What I wrote Friday is accurate with regard to families and adults who became homeless because of the economic downturn or because of illness or old age, and those who become homeless because of mental illness or drug addiction. But it missed a large segment of homeless Jews, one you probably do not know exists. But it does.
Yudel, someone I know has worked for years to deal with this problem and who has extensive first hand experience unmatched by anyone else in our community, writes in response to my pre-Yom Kippur post on Jewish homelessness:
…There are essentially no shelters for Jews and for the homeless non Jews.
In the boroughs of new york there are thousands of homeless underground Jewish teens.
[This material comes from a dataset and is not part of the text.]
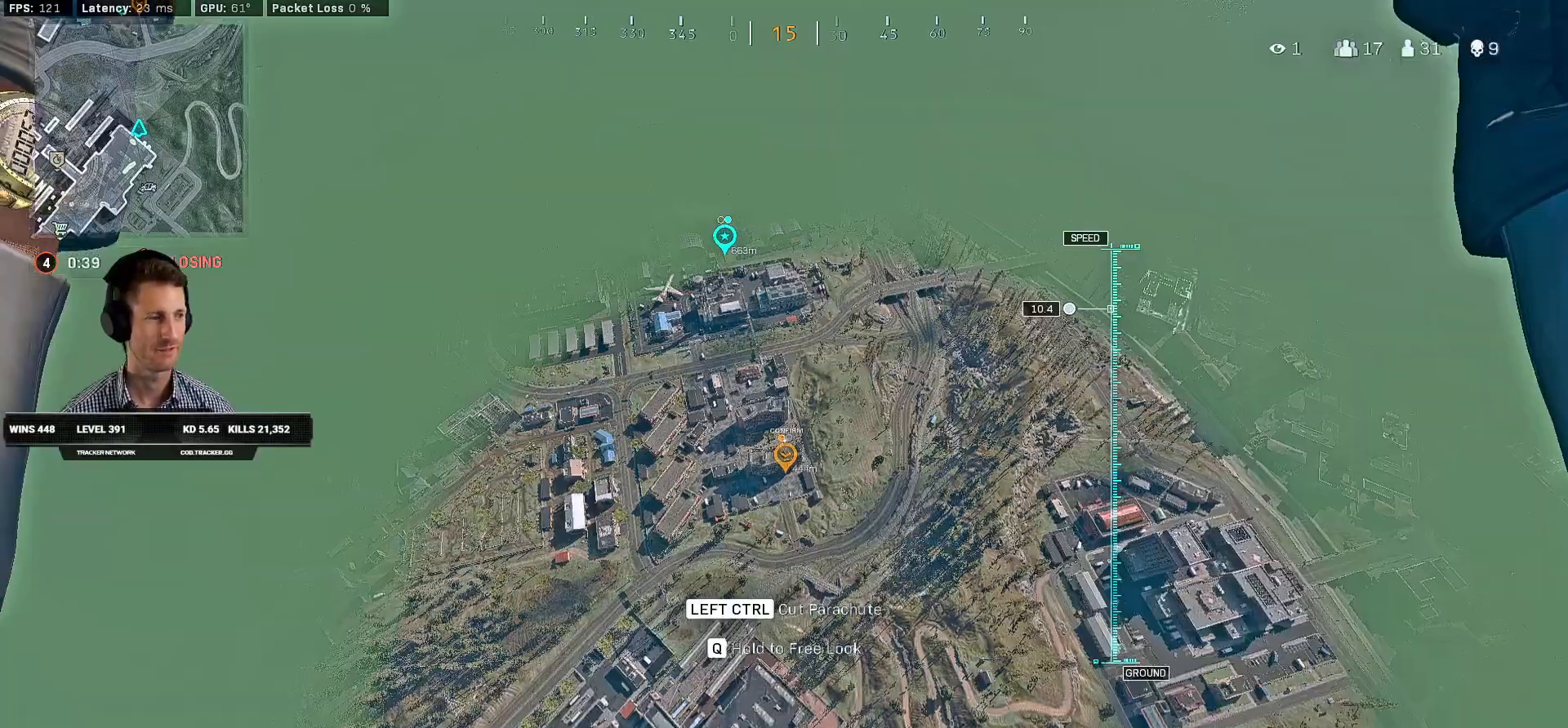
{"keys": ["w"], "mouse": [], "events": []}
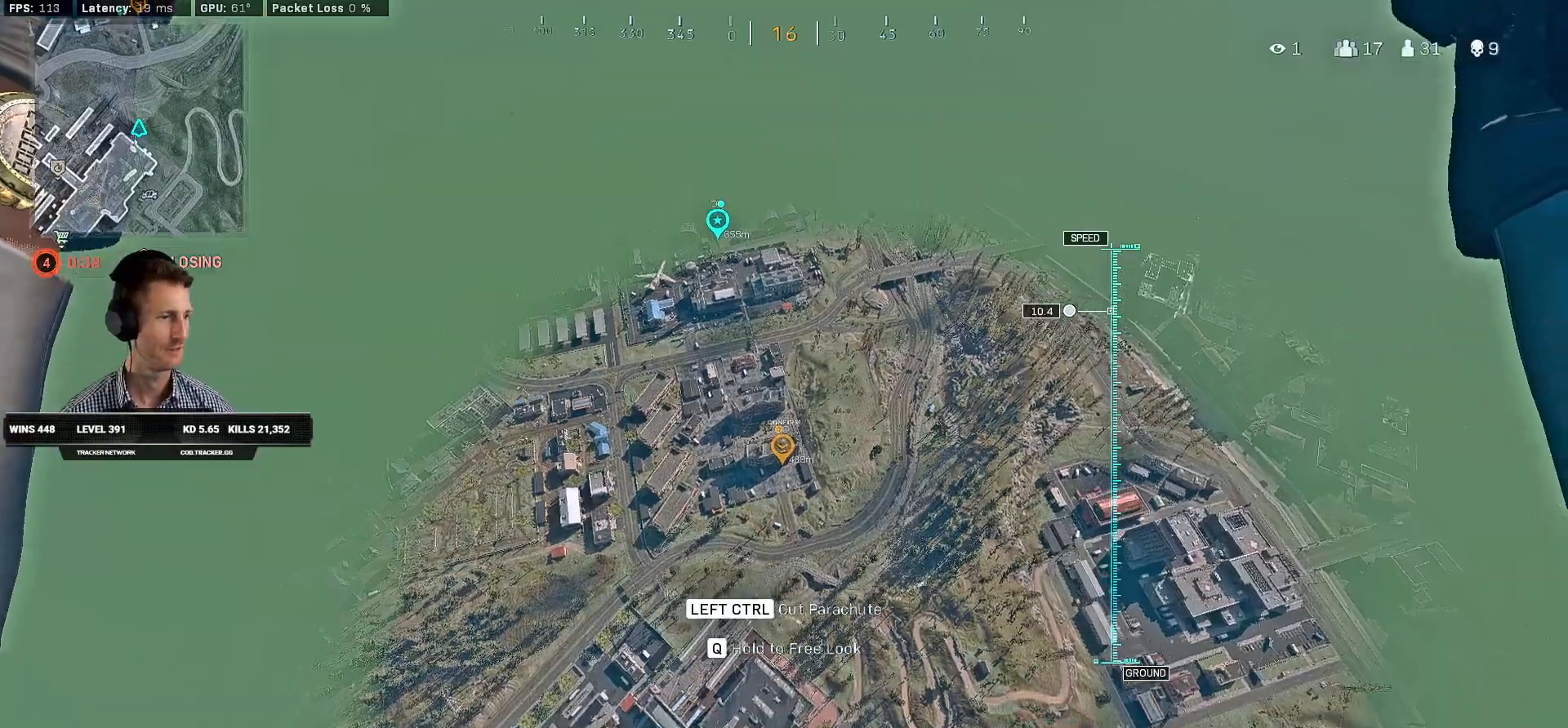
{"keys": ["w"], "mouse": [], "events": []}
The only shelter for them is Covenant House which sleeps about 350 kids 18-21 every night.
There is no outreach other than the work Dorot does [to elderly homeless Jews] and the like. There is absolutely no more street outreach and in LA alone the streets are packed with Jewish kids sleeping under freeways and squats.
This started long before the recession. This has been going on endlessly and went very down hill when Father Bruce Ritter was wrongly accused of untoward sexual behavior at Covenant House.
There was in the 80's street outreach and a drop in shelter as well as mentoring program for frum kids and other Jewish kids that worked the entire metro area and had an office on Coney Island Avenue.
The Jewish Family Institute.
It died of course because very few people wanted to fund it and of course others wanted to deny there was a problem. The city would not fund it because it was Jewish.
They did incredible work. Heroic rescues. Risked their lives literally, were attacked and targeted for murder, et. al. but when Covenant House lost Ritter they too lost their funding.…
There are no functioning Jewish programs to deal with this problem.
Why?
I think the answer is that. like so many other crucial problems in the Jewish community, Jewish community leaders would prefer to believe the problem does not exist.
That willful blindness is not exclusively Jewish. It extends to politicians on the city, state and national levels; to churches; to community service organizations; and to all of us, including me.
The key purpose of all religion is to form communities that care for those less fortunate, for people who, for whatever reasons, cannot at this time care for themselves.
Why our community has to among those who fail so many of these desperate people is beyond me.
And why Federation leaders think they are somehow exempt from responsibility for these kids is something only a skilled psychoanalyst could really explain.
And, for those of you who say Chabad helps these kids, you're wrong.
Individual Chabad Houses occasionally help individual kids, just as individual Chabad Houses sometimes help other homeless individuals.
Chabad has a shelter in LA – although it doesn't address the problem Yudel noted.
Chabad in Cincinnati also has a homeless shelter – for families only.
But there is no comprehensive, dedicated effort on the part of Chabad nationwide.
What is true, however, is that their sporadic, non-comprehensive efforts are still better than the Federations, who do nothing at all to help these kids.